According to further claims made in court, when MTN was bidding on the Iran deal in 2004, its then director Irene Charnley visited Iran and wrote to South African minister of defence Patrick Lekota saying: “It would be very helpful if enquiries could be raised with the relevant Iranian authorities on their expectation for an appropriate bilateral trade deal.”

Less than a week later, Lekota allegedly planned a trip to Tehran where he would discuss “defence cooperation” and a formal bilateral commission in Iran followed soon after. As contract negotiations between MTN and Tehran reached a critical point in September 2004, South Africa abstained from a vote at the IAEA on whether Iran had failed to comply with its non-proliferation treaty commitments.

When the same issue was discussed a month later, South Africa voted in favour of Iran, and the next day the telecoms licence was awarded to MTN.

MTN described Turkcell’s allegations as “unfounded” and “ludicrous”. The network has consistently denied allegations of corruption.

In 2020, MTN said it would divest its 49% minority holding in Irancell over the next three to five years.

South African risk analyst Dr Frans Cronje told the JC that the country’s collaboration with Iran is part of Tehran’s ideological and military offensive against Israel and the West.

“South Africa’s foreign policy structures have been sold to the Iranians,” said Cronje, “It’s state capture.”

The country backs Iran in international forums.

It supported Iran joining Brics last year and opposed the US withdrawal from the Iranian nuclear deal in 2019.

But there may be other forces pushing South Africa into the arms of Iran.

South Africa has economic ties with Iran ally Russia and has refused to condemn President Putin’s actions in Ukraine and abstained from voting on a UN Security Council resolution on Syria.

Putin is wanted by the International Criminal Court for war crimes but was invited to South Africa for a Brics conference last year.

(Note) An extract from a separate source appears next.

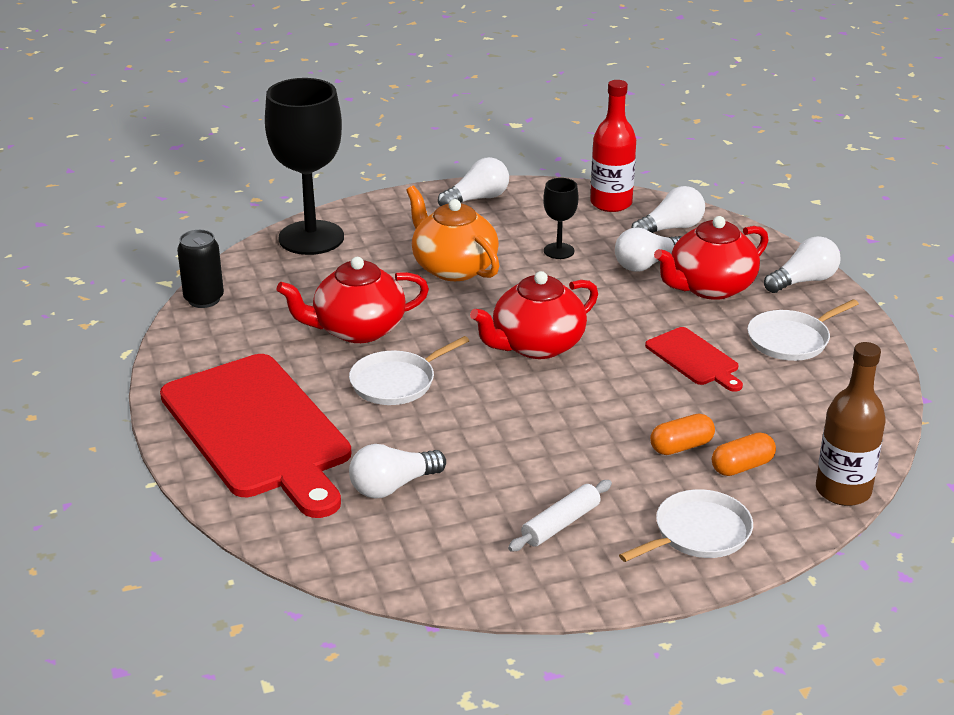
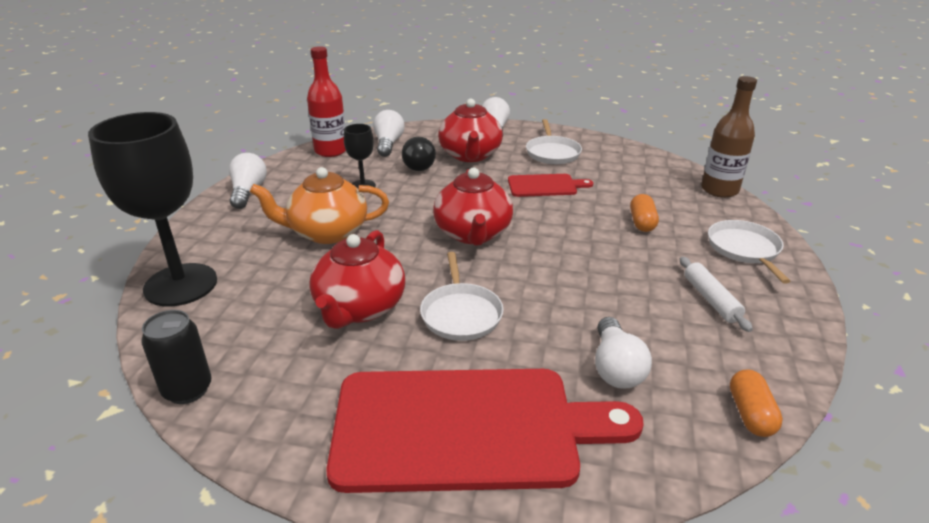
camera: 60 degrees left, 0 degrees up
white light bulb [615,227,682,272] -> black light bulb [402,137,436,171]
orange capsule [712,432,776,476] -> orange capsule moved to [730,369,783,437]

In order to avoid an international arrest warrant, the dictator dialled in via videolink.

This month The Economist revealed that a significant portion of ANC funding comes from United Manganese of Kalahari (UMK), a mining operation with Russian connections, and suggested that the ANC’s new cashflow could be from fresh UMK donations.

The ANC has denied all allegations of corruption and has been approached by the JC for further comment.

The JC also contacted MTN for comment.